The same issue of AgraPresse also mentions the European Commission’s views on the consequences for agriculture of the multiple free trade agreements which it has negotiated, with a mandate from member countries. Regarding beef and veal, the Commission recognizes that these agreements will lead to “a fall in prices, in the European Union, and in production over the long-term.” Likewise, European rice production is also "one of the most susceptible sectors", the Commission acknowledges. The rice producers of the Camargue and their Italian colleagues already know this through painful experience. The Commission has also confirmed that production of meat products, such as poultry and sheep, and sugar might be “confronted with stronger imports, with an indirect impact on production levels and prices”.

Broadly speaking, the European Commission has openly recognized that it will not defend European farmers and, at the same time, has renounced any concept of food sovereignty - as long as trade agreements, such as CETA, TAFTA and the agreement to be negotiated with the Mercosur member states, allow a few European firms to succeed. In addition to sacrificing farmers and food sovereignty, a document recently came to light which gave the Ministers of Agriculture of the 28 member states some information on the underpinnings of the Mercosur agreement negotiations.

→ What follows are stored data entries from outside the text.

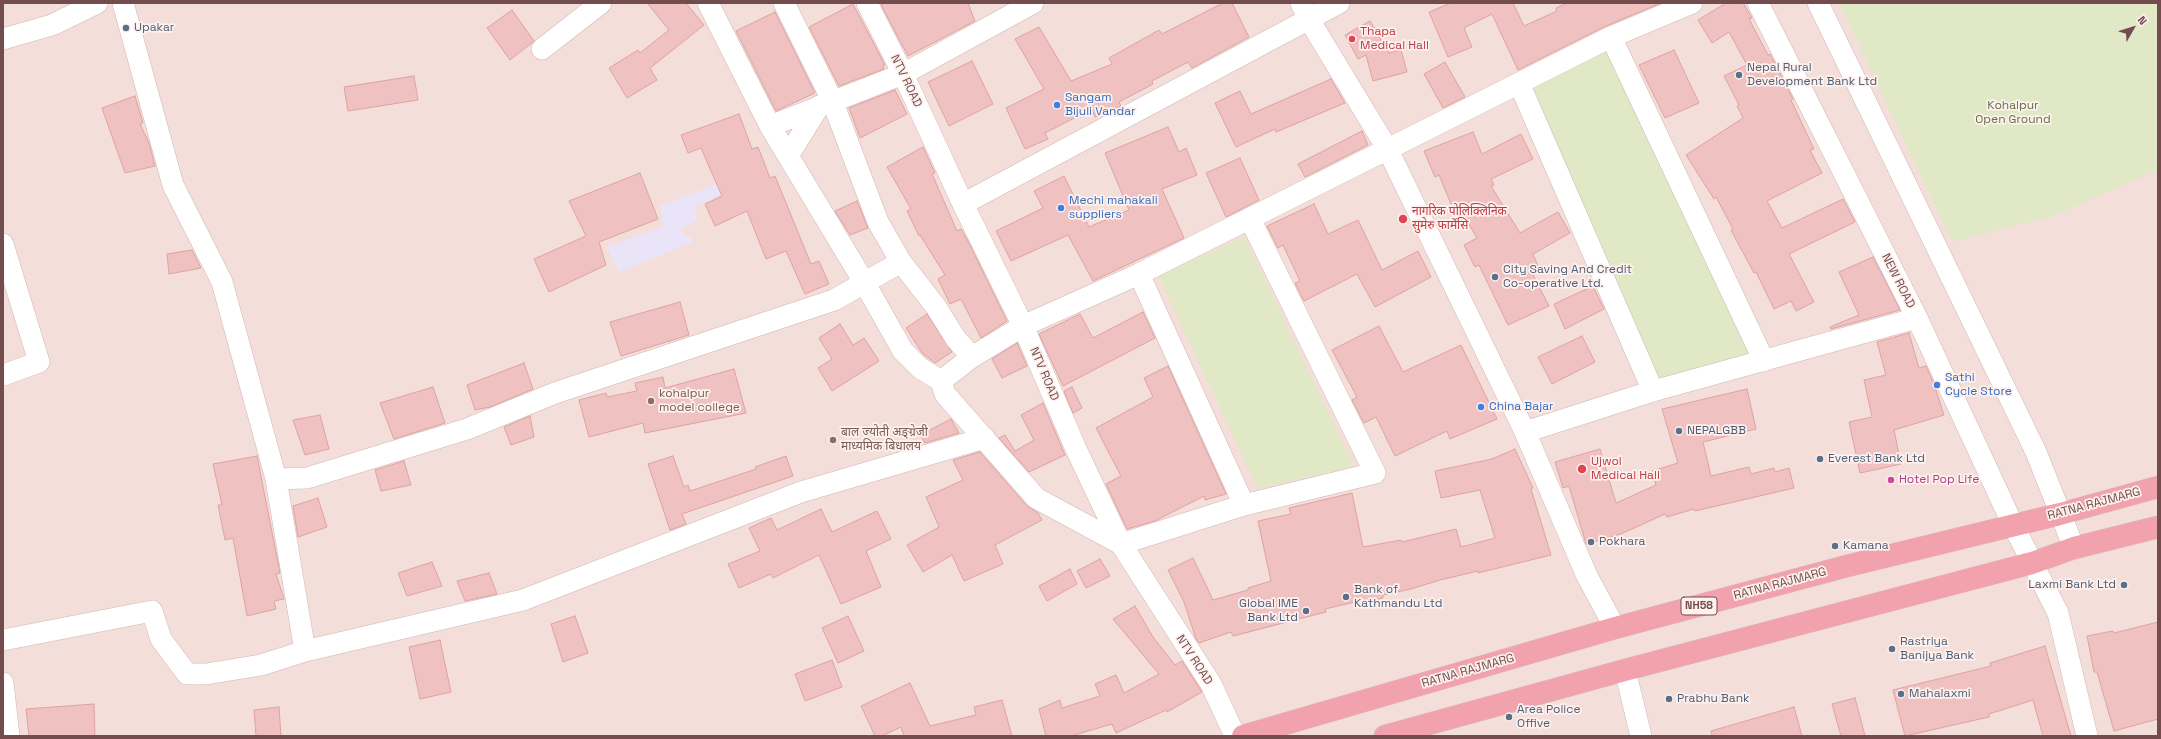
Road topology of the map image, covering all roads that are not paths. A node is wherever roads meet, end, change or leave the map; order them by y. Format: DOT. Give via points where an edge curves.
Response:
graph roads {
  1 [pos="97,3"];
  2 [pos="123,3"];
  3 [pos="601,3"];
  4 [pos="708,3"];
  5 [pos="784,3"];
  6 [pos="867,3"];
  7 [pos="1339,3"];
  8 [pos="1692,3"];
  9 [pos="1758,3"];
  10 [pos="1818,3"];
  11 [pos="1025,5"];
  12 [pos="1304,10"];
  13 [pos="1611,38"];
  14 [pos="3,39"];
  15 [pos="542,49"];
  16 [pos="903,74"];
  17 [pos="1519,83"];
  18 [pos="825,103"];
  19 [pos="770,126"];
  20 [pos="1388,150"];
  21 [pos="788,156"];
  22 [pos="963,204"];
  23 [pos="1250,219"];
  24 [pos="3,244"];
  25 [pos="901,262"];
  26 [pos="1139,274"];
  27 [pos="864,282"];
  28 [pos="1917,318"];
  29 [pos="1023,326"];
  30 [pos="972,356"];
  31 [pos="1764,360"];
  32 [pos="3,375"];
  33 [pos="941,381"];
  34 [pos="1653,391"];
  35 [pos="1525,432"];
  36 [pos="986,438"];
  37 [pos="276,479"];
  38 [pos="2158,487"];
  39 [pos="1244,505"];
  40 [pos="2060,514"];
  41 [pos="2013,525"];
  42 [pos="2158,527"];
  43 [pos="1122,544"];
  44 [pos="2074,548"];
  45 [pos="2032,563"];
  46 [pos="1615,628"];
  47 [pos="3,640"];
  48 [pos="305,651"];
  49 [pos="1625,670"];
  50 [pos="3,684"];
  51 [pos="9,736"];
  52 [pos="1235,736"];
  53 [pos="1243,736"];
  54 [pos="1385,736"];
  55 [pos="1642,736"];
  56 [pos="2087,736"];
  1 -- 14 [label="street" via="52,25"];
  2 -- 37 [label="street" via="173,185 222,282"];
  3 -- 15 [label="street"];
  4 -- 19 [label="street"];
  5 -- 18 [label="street"];
  6 -- 16 [label="street, NTV ROAD"];
  7 -- 12 [label="street"];
  8 -- 13 [label="street"];
  9 -- 28 [label="street, NEW ROAD"];
  10 -- 40 [label="street" via="2036,452"];
  11 -- 16 [label="street"];
  12 -- 20 [label="street"];
  12 -- 22 [label="street"];
  13 -- 17 [label="street"];
  13 -- 31 [label="street"];
  16 -- 18 [label="street"];
  16 -- 22 [label="street, NTV ROAD"];
  17 -- 20 [label="street"];
  17 -- 34 [label="street"];
  18 -- 19 [label="street"];
  18 -- 21 [label="street"];
  18 -- 25 [label="street" via="878,222"];
  19 -- 21 [label="street"];
  20 -- 23 [label="street"];
  20 -- 35 [label="street"];
  21 -- 27 [label="street"];
  22 -- 29 [label="street, NTV ROAD"];
  23 -- 26 [label="street"];
  23 -- 39 [label="street" via="1375,473"];
  24 -- 32 [label="street" via="39,362"];
  25 -- 27 [label="street"];
  25 -- 30 [label="street" via="936,307 956,339"];
  26 -- 29 [label="street"];
  26 -- 39 [label="street"];
  27 -- 33 [label="street" via="903,351 920,368"];
  27 -- 37 [label="street" via="834,300 555,393 467,429 307,478"];
  28 -- 31 [label="street"];
  28 -- 41 [label="street, NEW ROAD"];
  29 -- 30 [label="street"];
  29 -- 43 [label="street, NTV ROAD" via="1076,449"];
  30 -- 33 [label="street"];
  31 -- 34 [label="street"];
  33 -- 36 [label="street" via="945,394"];
  34 -- 35 [label="street"];
  35 -- 46 [label="street" via="1587,576"];
  36 -- 43 [label="street" via="1036,498"];
  36 -- 48 [label="street" via="801,492 523,600"];
  37 -- 48 [label="street"];
  38 -- 40 [label="highway, RATNA RAJMARG / NH58"];
  39 -- 43 [label="street"];
  40 -- 41 [label="highway, RATNA RAJMARG / NH58"];
  40 -- 44 [label="street"];
  41 -- 45 [label="street, NEW ROAD"];
  41 -- 46 [label="highway, RATNA RAJMARG / NH58"];
  42 -- 44 [label="highway"];
  43 -- 52 [label="street, NTV ROAD" via="1211,684"];
  44 -- 45 [label="highway"];
  45 -- 49 [label="highway"];
  45 -- 56 [label="street, NEW ROAD" via="2058,613"];
  46 -- 53 [label="highway, RATNA RAJMARG / NH58"];
  47 -- 48 [label="street" via="152,611 161,639 187,674 206,674 261,665"];
  49 -- 54 [label="highway"];
  49 -- 55 [label="street"];
  50 -- 51 [label="street"];
}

Ireland then began worrying about the consequences for the beef and veal sector, Italy for rice. France was content to call for vigilance, with no further details. A form of acceptance which is unacceptable. None of the right-wing candidates denounced this fool’s game, which speaks volumes about their irresponsible attitudes.

While the price of milk, various meats and cereals remains low in France and Europe because of global overproduction in the face of actual demand, negotiating new free trade agreements that are ruinous to farmers around the world amounts to an active, and most likely unconscious, campaign that will result in food insecurity and famine in the near future.